Además, como lo dicen las notas de producción, los directores viajaron varias veces a México para inspirarse, centrándose sobre todo en las celebraciones del estado de Oaxaca; y eso es algo que queda plasmado desde la primera escena de la cinta en la recreación de un pueblito local donde los detalles visuales se sienten especialmente auténticos, sin dejar de lado el colorido y el profesionalismo habitual en Pixar.

Claro que se trata de un pueblito inventado, Santa Cecilia, como inventada es también la trama sobre Miguel (voz del mexicoamericano Anthony González), un niño cuya familia ha prohibido por completo la música en su hogar debido las acciones de un patriarca desaparecido, pero que anhela ser artista y que, al tratar de robar la guitarra de un antiguo ídolo, es transportado a la Tierra de los Muertos, representada con una magia única en la pantalla grande.

Una vez ahí, Miguel conoce a Héctor, un pícaro esqueleto que, fuera de las virtudes técnicas de su diseño, obtiene un incuestionable carisma gracias a la interpretación de García Bernal, quien cantó por cuenta propia con decoro todas las canciones que le tocaron; y aparecen por aquí y por allá figuras tan relevantes de la cultura mexicana como Frida Kahlo, Cantinflas, Agustín Lara, Pedro Infante, El Santo, María Félix y Dolores del Río (aunque solo Frida tiene un papel sustancioso y sumamente creativo en lo que respecta a su legado histórico).

Uno de los aspectos más positivos de “Coco” es el modo en que maneja esta celebración tan abierta para dar un mensaje que puede ser aceptado incluso por quienes no creen en el Más Allá: la única manera en que los muertos no desaparecen del todo es cuando los recordamos. Y al agregarle a eso una profunda cuota de sentimentalismo que te hará llorar, pero que se siente honesto, el paquete familiar luce ideal.   

El único reparo abierto que tenemos se encuentra en el aspecto musical del filme, que intenta inicialmente respetar la tradición (la escena en la que Manuel toca la guitarra en su cuarto es sublime) y que, como ya dijimos, apeló a varios artistas de origen azteca, pero que termina cayendo en el pop anglosajón de rigor al plantear en las secuencias culminantes una fusión que se nos hace demasiado hollywoodense y que se aparte claramente del folklore.

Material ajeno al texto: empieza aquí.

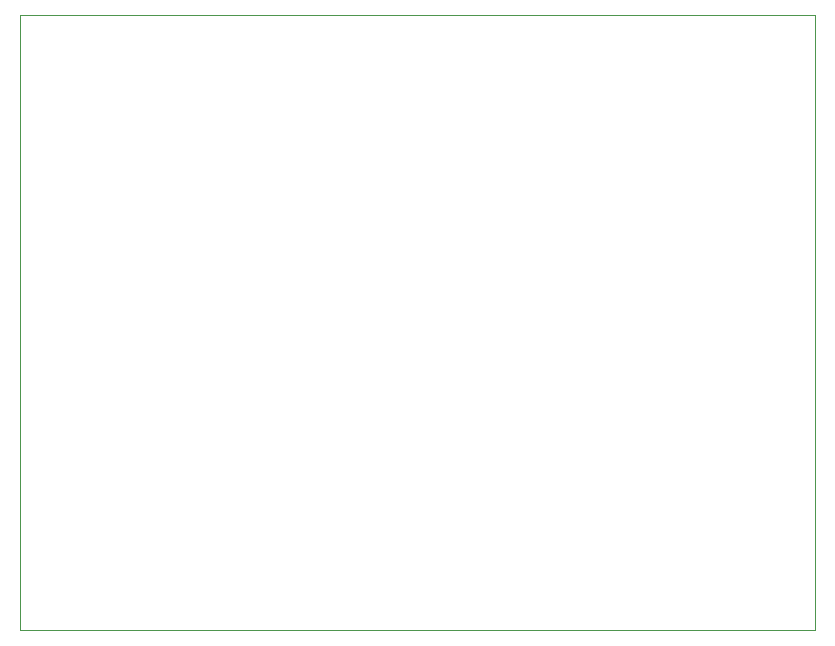
<source format=gbr>
G04 #@! TF.GenerationSoftware,KiCad,Pcbnew,(5.1.4)-1*
G04 #@! TF.CreationDate,2019-12-28T16:53:48+02:00*
G04 #@! TF.ProjectId,arduino-fanatec-pcb,61726475-696e-46f2-9d66-616e61746563,rev?*
G04 #@! TF.SameCoordinates,Original*
G04 #@! TF.FileFunction,Profile,NP*
%FSLAX46Y46*%
G04 Gerber Fmt 4.6, Leading zero omitted, Abs format (unit mm)*
G04 Created by KiCad (PCBNEW (5.1.4)-1) date 2019-12-28 16:53:48*
%MOMM*%
%LPD*%
G04 APERTURE LIST*
%ADD10C,0.050000*%
G04 APERTURE END LIST*
D10*
X54610000Y-115570000D02*
X121920000Y-115570000D01*
X54610000Y-63500000D02*
X54610000Y-115570000D01*
X121920000Y-63500000D02*
X54610000Y-63500000D01*
X121920000Y-115570000D02*
X121920000Y-63500000D01*
M02*

</source>
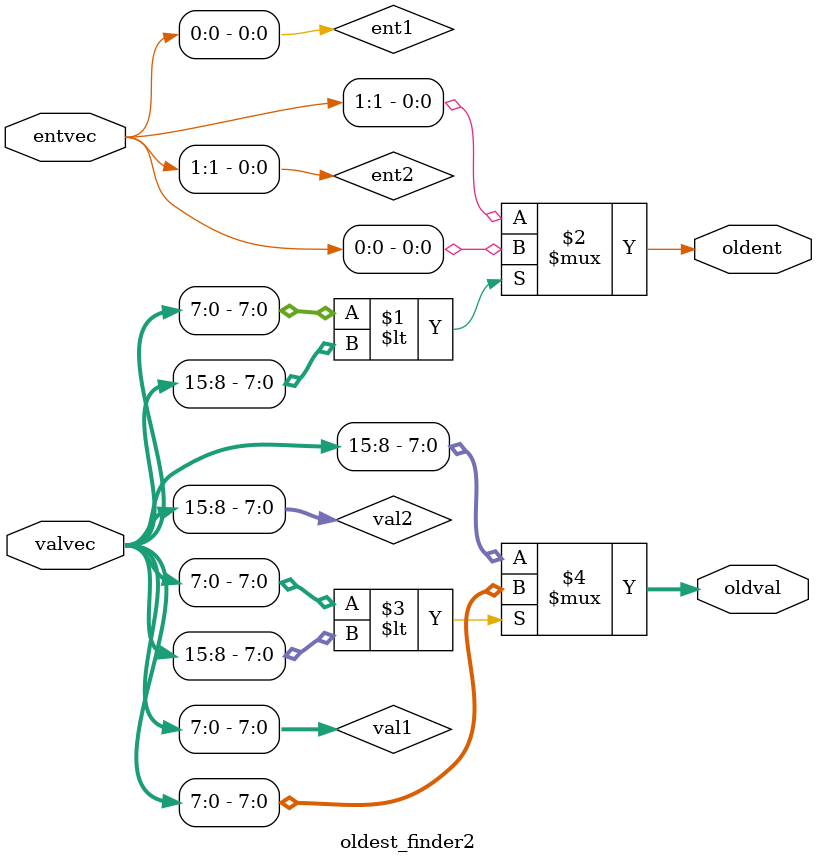
<source format=v>
module oldest_finder2 #(
			parameter ENTLEN = 1,
			parameter VALLEN = 8
			)
  (
   input wire [2*ENTLEN-1:0] entvec,
   input wire [2*VALLEN-1:0] valvec,
   output wire [ENTLEN-1:0]  oldent,
   output wire [VALLEN-1:0]  oldval
   );
   wire [ENTLEN-1:0] 	     ent1 = entvec[0+:ENTLEN];
   wire [ENTLEN-1:0] 	     ent2 = entvec[ENTLEN+:ENTLEN];
   wire [VALLEN-1:0] 	     val1 = valvec[0+:VALLEN];
   wire [VALLEN-1:0] 	     val2 = valvec[VALLEN+:VALLEN];
   assign oldent = (val1 < val2) ? ent1 : ent2;
   assign oldval = (val1 < val2) ? val1 : val2;
endmodule
</source>
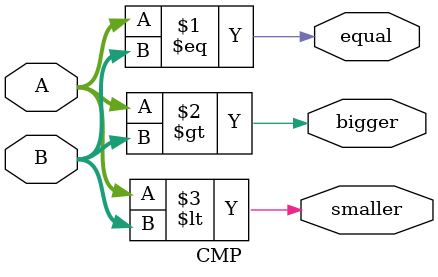
<source format=v>
`timescale 1ns / 1ps
module CMP(
    input [31:0] A,
    input [31:0] B,
    output equal,
    output bigger,
    output smaller
    );

    assign equal=(A==B);
    assign bigger=(A>B);
    assign smaller=(A<B);

endmodule

</source>
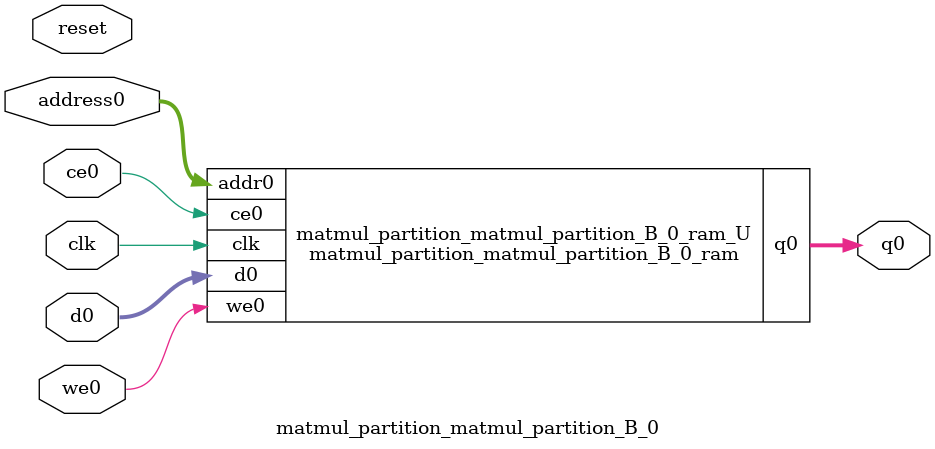
<source format=v>
`timescale 1 ns / 1 ps
module matmul_partition_matmul_partition_B_0_ram (addr0, ce0, d0, we0, q0,  clk);

parameter DWIDTH = 32;
parameter AWIDTH = 4;
parameter MEM_SIZE = 16;

input[AWIDTH-1:0] addr0;
input ce0;
input[DWIDTH-1:0] d0;
input we0;
output reg[DWIDTH-1:0] q0;
input clk;

(* ram_style = "distributed" *)reg [DWIDTH-1:0] ram[0:MEM_SIZE-1];




always @(posedge clk)  
begin 
    if (ce0) begin
        if (we0) 
            ram[addr0] <= d0; 
        q0 <= ram[addr0];
    end
end


endmodule

`timescale 1 ns / 1 ps
module matmul_partition_matmul_partition_B_0(
    reset,
    clk,
    address0,
    ce0,
    we0,
    d0,
    q0);

parameter DataWidth = 32'd32;
parameter AddressRange = 32'd16;
parameter AddressWidth = 32'd4;
input reset;
input clk;
input[AddressWidth - 1:0] address0;
input ce0;
input we0;
input[DataWidth - 1:0] d0;
output[DataWidth - 1:0] q0;



matmul_partition_matmul_partition_B_0_ram matmul_partition_matmul_partition_B_0_ram_U(
    .clk( clk ),
    .addr0( address0 ),
    .ce0( ce0 ),
    .we0( we0 ),
    .d0( d0 ),
    .q0( q0 ));

endmodule


</source>
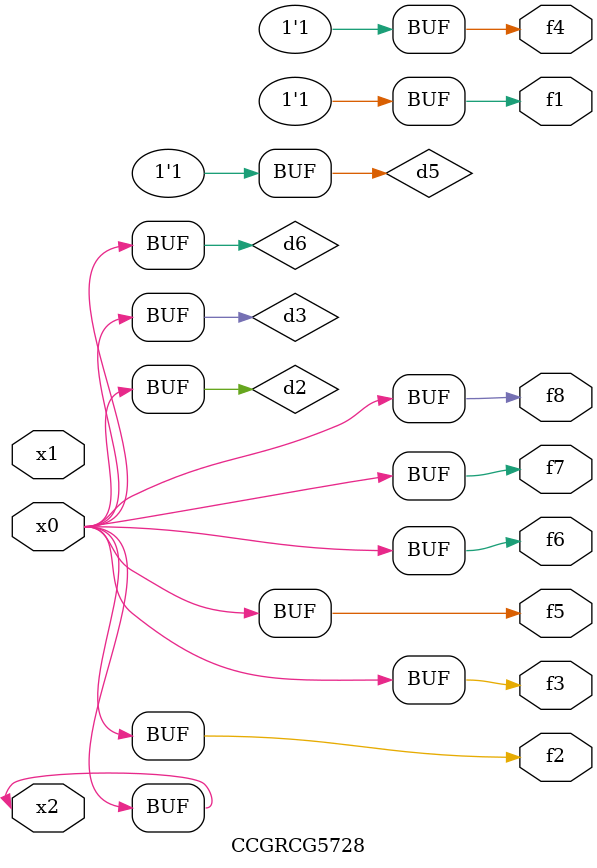
<source format=v>
module CCGRCG5728(
	input x0, x1, x2,
	output f1, f2, f3, f4, f5, f6, f7, f8
);

	wire d1, d2, d3, d4, d5, d6;

	xnor (d1, x2);
	buf (d2, x0, x2);
	and (d3, x0);
	xnor (d4, x1, x2);
	nand (d5, d1, d3);
	buf (d6, d2, d3);
	assign f1 = d5;
	assign f2 = d6;
	assign f3 = d6;
	assign f4 = d5;
	assign f5 = d6;
	assign f6 = d6;
	assign f7 = d6;
	assign f8 = d6;
endmodule

</source>
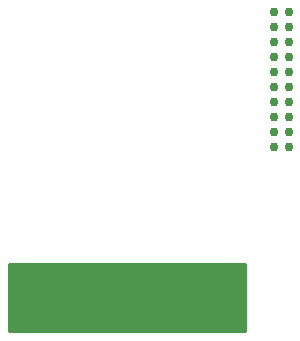
<source format=gbr>
G04 #@! TF.FileFunction,Soldermask,Top*
%FSLAX46Y46*%
G04 Gerber Fmt 4.6, Leading zero omitted, Abs format (unit mm)*
G04 Created by KiCad (PCBNEW 4.0.3+e1-6302~38~ubuntu14.04.1-stable) date Mon Dec 12 17:42:13 2016*
%MOMM*%
%LPD*%
G01*
G04 APERTURE LIST*
%ADD10C,0.100000*%
%ADD11R,0.650240X3.599180*%
%ADD12R,0.650240X4.599940*%
%ADD13O,0.650240X0.650240*%
%ADD14C,0.750000*%
%ADD15C,0.254000*%
G04 APERTURE END LIST*
D10*
D11*
X159499600Y-99499620D03*
D12*
X158498840Y-100000000D03*
X157500620Y-100000000D03*
X156499860Y-100000000D03*
X155499100Y-100000000D03*
X154500880Y-100000000D03*
X153500120Y-100000000D03*
X152499360Y-100000000D03*
X151501140Y-100000000D03*
X150500380Y-100000000D03*
X149499620Y-100000000D03*
X144500900Y-100000000D03*
X143500140Y-100000000D03*
X142499380Y-100000000D03*
X141501160Y-100000000D03*
X140500400Y-100000000D03*
X146499880Y-100000000D03*
X145499120Y-100000000D03*
D13*
X156499860Y-102301240D03*
X155499100Y-102301240D03*
X154500880Y-102301240D03*
X153500120Y-102301240D03*
X152499360Y-102301240D03*
X151501140Y-102301240D03*
X150500380Y-102301240D03*
X144500900Y-102301240D03*
X143500140Y-102301240D03*
X157500620Y-102301240D03*
X145499120Y-102301240D03*
X142499380Y-102301240D03*
X149499620Y-102301240D03*
X146499880Y-102301240D03*
X141501160Y-102301240D03*
X140500400Y-102301240D03*
X158498840Y-102301240D03*
D14*
X163685000Y-76285000D03*
X162415000Y-76285000D03*
X163685000Y-87715000D03*
X163685000Y-77555000D03*
X162415000Y-77555000D03*
X163685000Y-78825000D03*
X162415000Y-78825000D03*
X163685000Y-80095000D03*
X162415000Y-80095000D03*
X163685000Y-81365000D03*
X162415000Y-81365000D03*
X163685000Y-82635000D03*
X162415000Y-82635000D03*
X163685000Y-83905000D03*
X162415000Y-83905000D03*
X163685000Y-85175000D03*
X162415000Y-85175000D03*
X163685000Y-86445000D03*
X162415000Y-86445000D03*
X162415000Y-87715000D03*
D15*
G36*
X160023000Y-103298000D02*
X139977000Y-103298000D01*
X139977000Y-97602000D01*
X160023000Y-97602000D01*
X160023000Y-103298000D01*
X160023000Y-103298000D01*
G37*
X160023000Y-103298000D02*
X139977000Y-103298000D01*
X139977000Y-97602000D01*
X160023000Y-97602000D01*
X160023000Y-103298000D01*
M02*

</source>
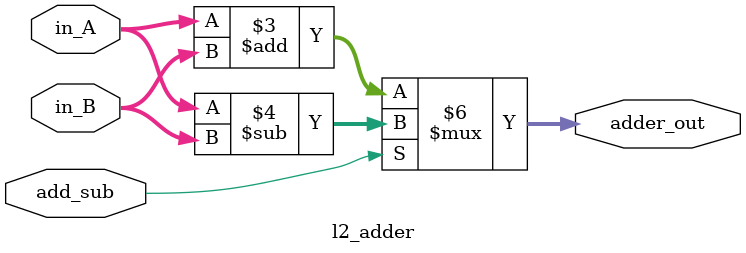
<source format=v>
module l2_adder(input [3:0] in_A,
				input [3:0] in_B,
				input add_sub,
				output reg [3:0] adder_out);

	always@(*)
	begin
	
		if(add_sub == 0) //0 means add_sub
		begin
			adder_out <= in_A + in_B;
		end
		
		else
		begin
			adder_out <= in_A - in_B;
		end
		
	end
	
endmodule
</source>
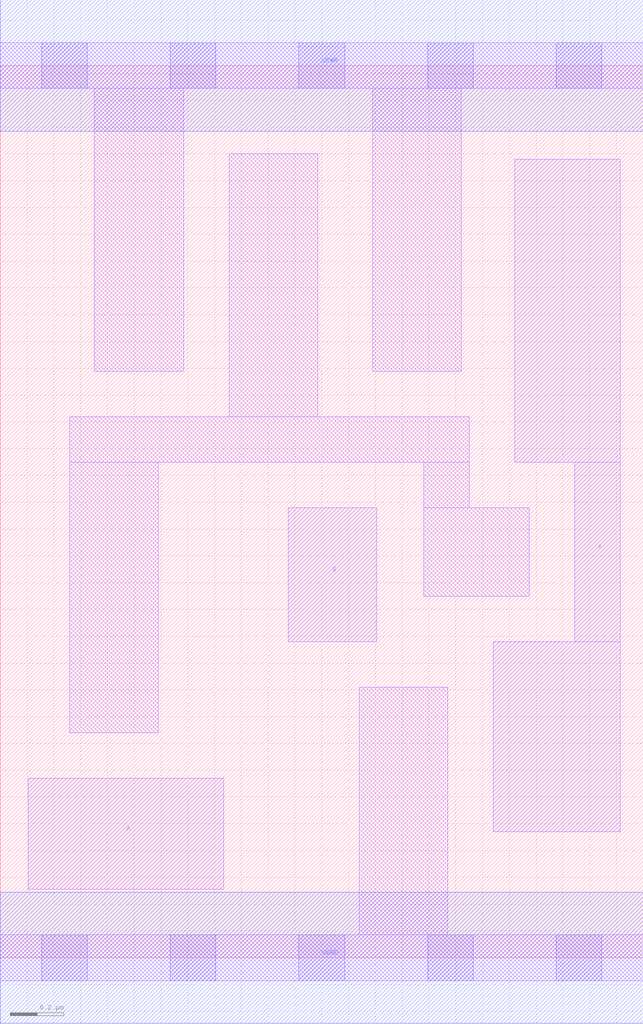
<source format=lef>
# Copyright 2020 The SkyWater PDK Authors
#
# Licensed under the Apache License, Version 2.0 (the "License");
# you may not use this file except in compliance with the License.
# You may obtain a copy of the License at
#
#     https://www.apache.org/licenses/LICENSE-2.0
#
# Unless required by applicable law or agreed to in writing, software
# distributed under the License is distributed on an "AS IS" BASIS,
# WITHOUT WARRANTIES OR CONDITIONS OF ANY KIND, either express or implied.
# See the License for the specific language governing permissions and
# limitations under the License.
#
# SPDX-License-Identifier: Apache-2.0

VERSION 5.7 ;
  NAMESCASESENSITIVE ON ;
  NOWIREEXTENSIONATPIN ON ;
  DIVIDERCHAR "/" ;
  BUSBITCHARS "[]" ;
UNITS
  DATABASE MICRONS 200 ;
END UNITS
MACRO sky130_fd_sc_hs__and2_1
  CLASS CORE ;
  SOURCE USER ;
  FOREIGN sky130_fd_sc_hs__and2_1 ;
  ORIGIN  0.000000  0.000000 ;
  SIZE  2.400000 BY  3.330000 ;
  SYMMETRY X Y ;
  SITE unit ;
  PIN A
    ANTENNAGATEAREA  0.222000 ;
    DIRECTION INPUT ;
    USE SIGNAL ;
    PORT
      LAYER li1 ;
        RECT 0.105000 0.255000 0.835000 0.670000 ;
    END
  END A
  PIN B
    ANTENNAGATEAREA  0.222000 ;
    DIRECTION INPUT ;
    USE SIGNAL ;
    PORT
      LAYER li1 ;
        RECT 1.075000 1.180000 1.405000 1.680000 ;
    END
  END B
  PIN X
    ANTENNADIFFAREA  0.541300 ;
    DIRECTION OUTPUT ;
    USE SIGNAL ;
    PORT
      LAYER li1 ;
        RECT 1.840000 0.470000 2.315000 1.180000 ;
        RECT 1.920000 1.850000 2.315000 2.980000 ;
        RECT 2.145000 1.180000 2.315000 1.850000 ;
    END
  END X
  PIN VGND
    DIRECTION INOUT ;
    USE GROUND ;
    PORT
      LAYER met1 ;
        RECT 0.000000 -0.245000 2.400000 0.245000 ;
    END
  END VGND
  PIN VPWR
    DIRECTION INOUT ;
    USE POWER ;
    PORT
      LAYER met1 ;
        RECT 0.000000 3.085000 2.400000 3.575000 ;
    END
  END VPWR
  OBS
    LAYER li1 ;
      RECT 0.000000 -0.085000 2.400000 0.085000 ;
      RECT 0.000000  3.245000 2.400000 3.415000 ;
      RECT 0.260000  0.840000 0.590000 1.850000 ;
      RECT 0.260000  1.850000 1.750000 2.020000 ;
      RECT 0.350000  2.190000 0.685000 3.245000 ;
      RECT 0.855000  2.020000 1.185000 3.000000 ;
      RECT 1.340000  0.085000 1.670000 1.010000 ;
      RECT 1.390000  2.190000 1.720000 3.245000 ;
      RECT 1.580000  1.350000 1.975000 1.680000 ;
      RECT 1.580000  1.680000 1.750000 1.850000 ;
    LAYER mcon ;
      RECT 0.155000 -0.085000 0.325000 0.085000 ;
      RECT 0.155000  3.245000 0.325000 3.415000 ;
      RECT 0.635000 -0.085000 0.805000 0.085000 ;
      RECT 0.635000  3.245000 0.805000 3.415000 ;
      RECT 1.115000 -0.085000 1.285000 0.085000 ;
      RECT 1.115000  3.245000 1.285000 3.415000 ;
      RECT 1.595000 -0.085000 1.765000 0.085000 ;
      RECT 1.595000  3.245000 1.765000 3.415000 ;
      RECT 2.075000 -0.085000 2.245000 0.085000 ;
      RECT 2.075000  3.245000 2.245000 3.415000 ;
  END
END sky130_fd_sc_hs__and2_1
END LIBRARY

</source>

De hecho, aunque entendemos las razones comerciales que hacen que la versión proyectada en los Estados Unidos tenga todos sus diálogos en inglés (debidamente sazonados con expresiones en español), hubiera sido digno de elogio que se mantuviera nuestra lengua en las letras de las canciones; pero no hemos llegado todavía a ese punto, por supuesto.